Problem summary:
After Splunk update from 4.2 to 4.2.1, one (and only one) of the indexes started a warm to cold and cold to frozen operation that wiped ALL the data on the index (at the date this process happened)
Since there was no coldToFrozenDir, all the data on the index was lost. After that, new data was indexed correctly.
Context
Splunk instalation with more than 1,000,000 events and about 130Gb of indexed data
Only ONE index was affected, and it had this configuration
HOT/WARM Database:
- maxDataSizeMB = 51200
- maxWarmDBCount = 150
- location: local disk with >50Gb free space
- Hot/Warm path Size went from 38Gb (+100 buckets) to 12Gb (34 buckets)
COLD Database:
- maxDataSizeMB = 46080
- location: network disk with >50Gb free space
- Cold path size went from 31Gb to 1Gb with 3 buckets!!! 😞
The only change that was done on indexes.conf before the restart, was the adjustment to the homePath.maxDataSizeMB
that went from 61440 to 51200
Diagnosis
Right after the 4.2.1 Splunk restart (it was checked against instalation logs and folder dates) the _internal index shows a HUGE number of WARM to COLD and COLD to FROZEN entries for the index
- INFO databasePartitionPolicy
(many entries)
- INFO BucketMover - warm to cold move initiated: <warmm path> to <cold path>
(many entries)
- INFO BucketMover - AsyncFreezer freeze succeeded for <cold bucket path>
- INFO databasePartitionPolicy - Adding <path> because of fullRebuild
- INFO databasePartitionPolicy - rebuildMetadata called: full=true path=<indexpath> reason=frozen buckets
- INFO databasePartitionPolicy - clearing existing internal aggregate metadata (<index path>)
NOTES
here is the output of
splunk cmd btool indexes list <index stanza>
(the coldToFrozenDir was added after I found out the problem :-P)
[portal]
assureUTF8 = false
blockSignSize = 0
blockSignatureDatabase = \_blocksignature
coldPath = D:splunkvarlibsplunkportalcolddb
coldPath.maxDataSizeMB = 46080
coldToFrozenDir = D:splunkvarlibsplunkportalfrozendb
coldToFrozenScript =
compressRawdata = true
defaultDatabase = main
enableRealtimeSearch = true
frozenTimePeriodInSecs = 188697600
homePath = $SPLUNK_DBportaldb
homePath.maxDataSizeMB = 51200
indexThreads = auto
maxConcurrentOptimizes = 3
maxDataSize = auto
maxHotBuckets = 3
maxHotIdleSecs = 0
maxHotSpanSecs = 7776000
maxMemMB = 5
maxMetaEntries = 1000000
maxTotalDataSizeMB = 500000
maxWarmDBCount = 150
memPoolMB = auto
minRawFileSyncSecs = disable
partialServiceMetaPeriod = 0
quarantineFutureSecs = 2592000
quarantinePastSecs = 77760000
rawChunkSizeBytes = 131072
rotatePeriodInSecs = 60
serviceMetaPeriod = 25
suppressBannerList =
sync = 0
syncMeta = true
thawedPath = D:splunkvarlibsplunkportalthaweddb
throttleCheckPeriod = 15
This is been identified as a know issue in 4.2.1 and 4.2.2 (SPL-40220)

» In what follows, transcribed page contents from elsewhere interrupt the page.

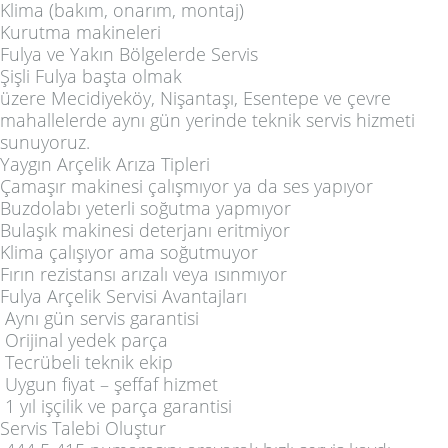
Klima (bakım, onarım, montaj)
Kurutma makineleri
Fulya ve Yakın Bölgelerde Servis
Şişli Fulya başta olmak
üzere
Mecidiyeköy
,
Nişantaşı
,
Esentepe
ve çevre
mahallelerde aynı gün yerinde teknik servis hizmeti
sunuyoruz.
Yaygın Arçelik Arıza Tipleri
Çamaşır makinesi çalışmıyor ya da ses yapıyor
Buzdolabı yeterli soğutma yapmıyor
Bulaşık makinesi deterjanı eritmiyor
Klima çalışıyor ama soğutmuyor
Fırın rezistansı arızalı veya ısınmıyor
Fulya Arçelik Servisi Avantajları
Aynı gün servis garantisi
Orijinal yedek parça
Tecrübeli teknik ekip
Uygun fiyat – şeffaf hizmet
1 yıl işçilik ve parça garantisi
Servis Talebi Oluştur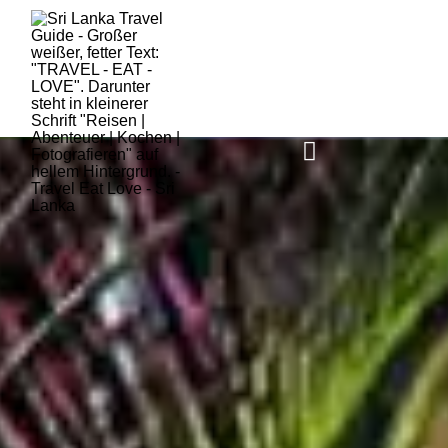
HOME
SRI LANKA
AKTUELLES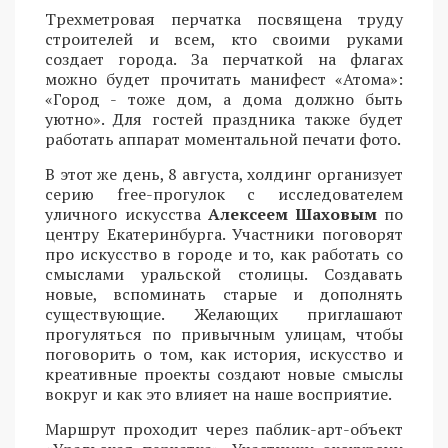
Трехметровая перчатка посвящена труду
строителей и всем, кто своими руками
создает города. За перчаткой на флагах
можно будет прочитать манифест «Атома»:
«Город - тоже дом, а дома должно быть
уютно». Для гостей праздника также будет
работать аппарат моментальной печати фото.
В этот же день, 8 августа, холдинг организует
серию free-прогулок с исследователем
уличного искусства
Алексеем Шаховым
по
центру Екатеринбурга. Участники поговорят
про искусство в городе и то, как работать со
смыслами уральской столицы. Создавать
новые, вспоминать старые и дополнять
существующие. Желающих приглашают
прогуляться по привычным улицам, чтобы
поговорить о том, как история, искусство и
креативные проекты создают новые смыслы
вокруг и как это влияет на наше восприятие.
Маршрут проходит через паблик-арт-объект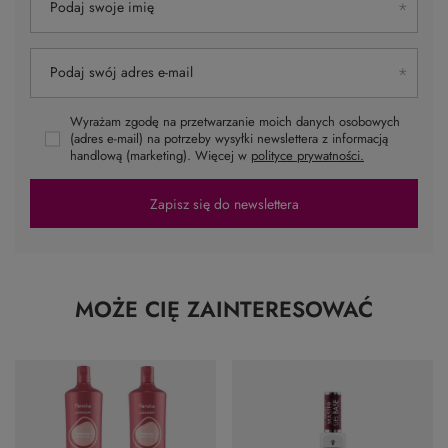
Podaj swoje imię
Podaj swój adres e-mail
Wyrażam zgodę na przetwarzanie moich danych osobowych
(adres e-mail) na potrzeby wysyłki newslettera z informacją
handlową (marketing). Więcej w
polityce prywatności.
Zapisz się do newslettera
MOŻE CIĘ ZAINTERESOWAĆ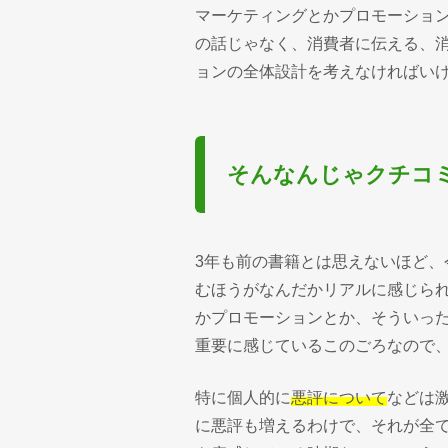
マーケティングとかプロモーショ
の話じゃなく、消費者に伝える、
ョンの全体設計を考えなければい
そんなんじゃクチコミ
3年も前の書籍とは思えないほど
むほうがなんだかリアルに感じら
かプロモーションとか、そういっ
重要に感じているこのごろなので
特に個人的に
悪評について
などは
に悪評も増えるわけで、それが全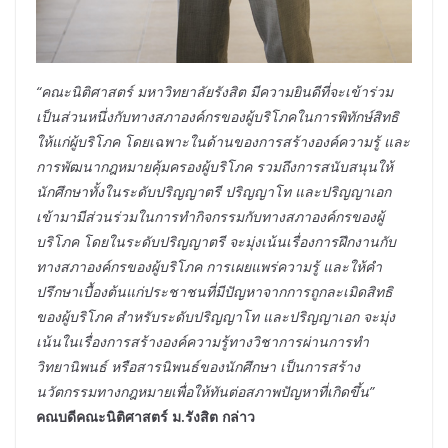
“คณะนิติศาสตร์ มหาวิทยาลัยรังสิต มีความยินดีที่จะเข้าร่วม
เป็นส่วนหนึ่งกับทางสภาองค์กรของผู้บริโภคในการพิทักษ์สิทธิ
ให้แก่ผู้บริโภค โดยเฉพาะในด้านของการสร้างองค์ความรู้ และ
การพัฒนากฎหมายคุ้มครองผู้บริโภค รวมถึงการสนับสนุนให้
นักศึกษาทั้งในระดับปริญญาตรี ปริญญาโท และปริญญาเอก
เข้ามามีส่วนร่วมในการทำกิจกรรมกับทางสภาองค์กรของผู้
บริโภค โดยในระดับปริญญาตรี จะมุ่งเน้นเรื่องการฝึกงานกับ
ทางสภาองค์กรของผู้บริโภค การเผยแพร่ความรู้ และให้คำ
ปรึกษาเบื้องต้นแก่ประชาชนที่มีปัญหาจากการถูกละเมิดสิทธิ
ของผู้บริโภค สำหรับระดับปริญญาโท และปริญญาเอก จะมุ่ง
เน้นในเรื่องการสร้างองค์ความรู้ทางวิชาการผ่านการทำ
วิทยานิพนธ์ หรือสารนิพนธ์ของนักศึกษา เป็นการสร้าง
นวัตกรรมทางกฎหมายเพื่อให้ทันต่อสภาพปัญหาที่เกิดขึ้น”
คณบดีคณะนิติศาสตร์ ม.รังสิต กล่าว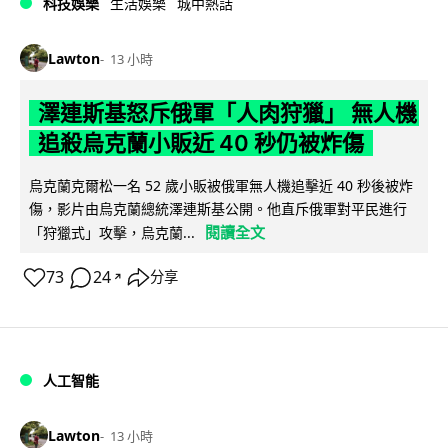
科技娛樂
生活娛樂
城中熱話
Lawton
13 小時
澤連斯基怒斥俄軍「人肉狩獵」 無人機
追殺烏克蘭小販近 40 秒仍被炸傷
烏克蘭克爾松一名 52 歲小販被俄軍無人機追擊近 40 秒後被炸
傷，影片由烏克蘭總統澤連斯基公開。他直斥俄軍對平民進行
閱讀全文
「狩獵式」攻擊，烏克蘭...
73
24
分享
↗
人工智能
Lawton
13 小時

http://www.splunk.com/base/Documentation/4.2.1/ReleaseNotes/Knownissues
This is been identified as a know issue in 4.2.1 and 4.2.2 (SPL-40220)
http://www.splunk.com/base/Documentation/4.2.1/ReleaseNotes/Knownissues
done!
the logs show something about a "fullRebuild" but I can't find anything it in the documentation 😞
Could you update your post with the output of "splunk cmd btool indexes list my_index_stanza"?